Transcribed page contents
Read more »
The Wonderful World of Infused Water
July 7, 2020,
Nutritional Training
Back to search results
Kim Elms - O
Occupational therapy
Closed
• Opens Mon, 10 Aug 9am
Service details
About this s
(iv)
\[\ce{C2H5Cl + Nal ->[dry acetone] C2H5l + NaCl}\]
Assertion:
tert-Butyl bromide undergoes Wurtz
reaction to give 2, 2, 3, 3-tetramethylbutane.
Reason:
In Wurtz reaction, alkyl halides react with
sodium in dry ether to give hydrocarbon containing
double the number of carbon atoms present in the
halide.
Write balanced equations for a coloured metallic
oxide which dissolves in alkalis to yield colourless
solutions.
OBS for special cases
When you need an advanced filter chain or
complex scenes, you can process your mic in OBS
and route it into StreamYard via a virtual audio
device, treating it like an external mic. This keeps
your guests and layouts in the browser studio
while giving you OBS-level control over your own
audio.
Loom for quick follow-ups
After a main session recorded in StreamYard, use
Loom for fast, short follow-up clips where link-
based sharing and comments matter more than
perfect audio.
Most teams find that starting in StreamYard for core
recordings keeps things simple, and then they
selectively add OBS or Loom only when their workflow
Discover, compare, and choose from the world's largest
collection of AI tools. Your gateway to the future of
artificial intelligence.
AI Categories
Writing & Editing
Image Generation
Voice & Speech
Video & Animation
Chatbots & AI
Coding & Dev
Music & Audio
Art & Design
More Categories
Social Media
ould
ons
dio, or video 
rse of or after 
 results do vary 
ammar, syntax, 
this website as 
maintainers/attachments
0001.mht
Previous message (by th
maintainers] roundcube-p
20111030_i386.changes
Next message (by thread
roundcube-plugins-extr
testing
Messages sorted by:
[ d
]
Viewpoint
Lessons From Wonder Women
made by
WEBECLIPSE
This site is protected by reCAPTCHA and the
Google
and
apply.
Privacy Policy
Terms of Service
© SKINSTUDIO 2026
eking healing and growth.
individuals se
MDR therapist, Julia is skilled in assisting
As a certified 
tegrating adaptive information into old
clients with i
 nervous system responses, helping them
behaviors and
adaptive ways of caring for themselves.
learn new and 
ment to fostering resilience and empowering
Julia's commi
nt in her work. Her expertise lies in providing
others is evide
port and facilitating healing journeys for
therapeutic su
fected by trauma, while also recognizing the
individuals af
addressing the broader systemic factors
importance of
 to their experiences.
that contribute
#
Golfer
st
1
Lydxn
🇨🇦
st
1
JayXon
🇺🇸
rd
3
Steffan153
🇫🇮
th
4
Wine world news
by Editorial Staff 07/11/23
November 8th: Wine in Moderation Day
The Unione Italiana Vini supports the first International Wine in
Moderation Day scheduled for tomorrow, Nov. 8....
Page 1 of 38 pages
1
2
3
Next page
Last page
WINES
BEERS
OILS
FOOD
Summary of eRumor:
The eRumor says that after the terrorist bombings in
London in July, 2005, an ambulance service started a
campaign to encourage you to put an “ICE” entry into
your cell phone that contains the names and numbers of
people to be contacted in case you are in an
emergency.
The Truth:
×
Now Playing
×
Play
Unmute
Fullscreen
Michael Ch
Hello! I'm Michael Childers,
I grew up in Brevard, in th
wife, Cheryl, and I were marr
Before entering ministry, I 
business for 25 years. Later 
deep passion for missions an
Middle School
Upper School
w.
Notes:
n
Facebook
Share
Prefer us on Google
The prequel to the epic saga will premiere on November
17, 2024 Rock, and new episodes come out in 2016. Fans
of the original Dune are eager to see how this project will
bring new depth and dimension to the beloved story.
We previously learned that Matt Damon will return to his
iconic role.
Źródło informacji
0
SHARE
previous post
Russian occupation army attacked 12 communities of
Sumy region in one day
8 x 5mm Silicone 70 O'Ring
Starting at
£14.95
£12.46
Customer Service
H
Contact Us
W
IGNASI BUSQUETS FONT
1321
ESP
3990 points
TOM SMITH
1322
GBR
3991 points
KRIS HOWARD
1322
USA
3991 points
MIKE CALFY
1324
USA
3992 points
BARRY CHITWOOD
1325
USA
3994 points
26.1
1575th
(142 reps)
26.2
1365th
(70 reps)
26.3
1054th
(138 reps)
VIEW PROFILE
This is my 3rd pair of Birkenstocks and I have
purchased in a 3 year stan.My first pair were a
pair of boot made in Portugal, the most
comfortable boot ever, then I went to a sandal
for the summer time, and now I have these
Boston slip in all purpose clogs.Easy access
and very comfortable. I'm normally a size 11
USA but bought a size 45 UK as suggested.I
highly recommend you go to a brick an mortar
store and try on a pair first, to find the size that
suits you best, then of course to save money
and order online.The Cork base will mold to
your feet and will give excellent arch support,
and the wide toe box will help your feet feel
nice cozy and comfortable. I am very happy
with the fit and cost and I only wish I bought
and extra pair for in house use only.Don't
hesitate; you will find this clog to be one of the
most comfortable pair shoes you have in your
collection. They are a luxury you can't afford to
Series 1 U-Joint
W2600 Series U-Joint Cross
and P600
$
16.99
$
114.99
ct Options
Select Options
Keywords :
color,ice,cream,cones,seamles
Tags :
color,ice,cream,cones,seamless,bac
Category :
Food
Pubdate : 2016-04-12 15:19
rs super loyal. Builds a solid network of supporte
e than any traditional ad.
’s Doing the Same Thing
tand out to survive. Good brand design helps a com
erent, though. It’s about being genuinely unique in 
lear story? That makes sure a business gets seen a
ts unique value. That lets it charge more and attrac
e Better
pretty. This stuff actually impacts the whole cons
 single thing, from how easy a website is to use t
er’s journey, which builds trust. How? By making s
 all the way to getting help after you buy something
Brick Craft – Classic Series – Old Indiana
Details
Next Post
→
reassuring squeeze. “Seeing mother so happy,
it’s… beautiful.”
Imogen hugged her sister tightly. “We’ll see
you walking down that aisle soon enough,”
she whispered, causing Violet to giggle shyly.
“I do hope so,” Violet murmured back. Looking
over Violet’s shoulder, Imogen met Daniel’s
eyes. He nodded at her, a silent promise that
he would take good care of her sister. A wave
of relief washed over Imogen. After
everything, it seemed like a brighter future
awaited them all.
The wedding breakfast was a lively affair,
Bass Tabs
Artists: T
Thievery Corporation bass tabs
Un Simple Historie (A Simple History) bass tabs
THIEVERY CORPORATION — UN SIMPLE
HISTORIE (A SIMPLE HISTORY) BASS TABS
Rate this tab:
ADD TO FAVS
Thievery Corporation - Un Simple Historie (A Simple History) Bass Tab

WHAT YOU SHOULD DO:
Taking the records above, retype every line from the one with "More Categories" down to the one with "importance of", exactly and with nothing else.

WRITTEN RESPONSE:
More Categories
Social Media
ould
ons
dio, or video 
rse of or after 
 results do vary 
ammar, syntax, 
this website as 
maintainers/attachments
0001.mht
Previous message (by th
maintainers] roundcube-p
20111030_i386.changes
Next message (by thread
roundcube-plugins-extr
testing
Messages sorted by:
[ d
]
Viewpoint
Lessons From Wonder Women
made by
WEBECLIPSE
This site is protected by reCAPTCHA and the
Google
and
apply.
Privacy Policy
Terms of Service
© SKINSTUDIO 2026
eking healing and growth.
individuals se
MDR therapist, Julia is skilled in assisting
As a certified 
tegrating adaptive information into old
clients with i
 nervous system responses, helping them
behaviors and
adaptive ways of caring for themselves.
learn new and 
ment to fostering resilience and empowering
Julia's commi
nt in her work. Her expertise lies in providing
others is evide
port and facilitating healing journeys for
therapeutic su
fected by trauma, while also recognizing the
individuals af
addressing the broader systemic factors
importance of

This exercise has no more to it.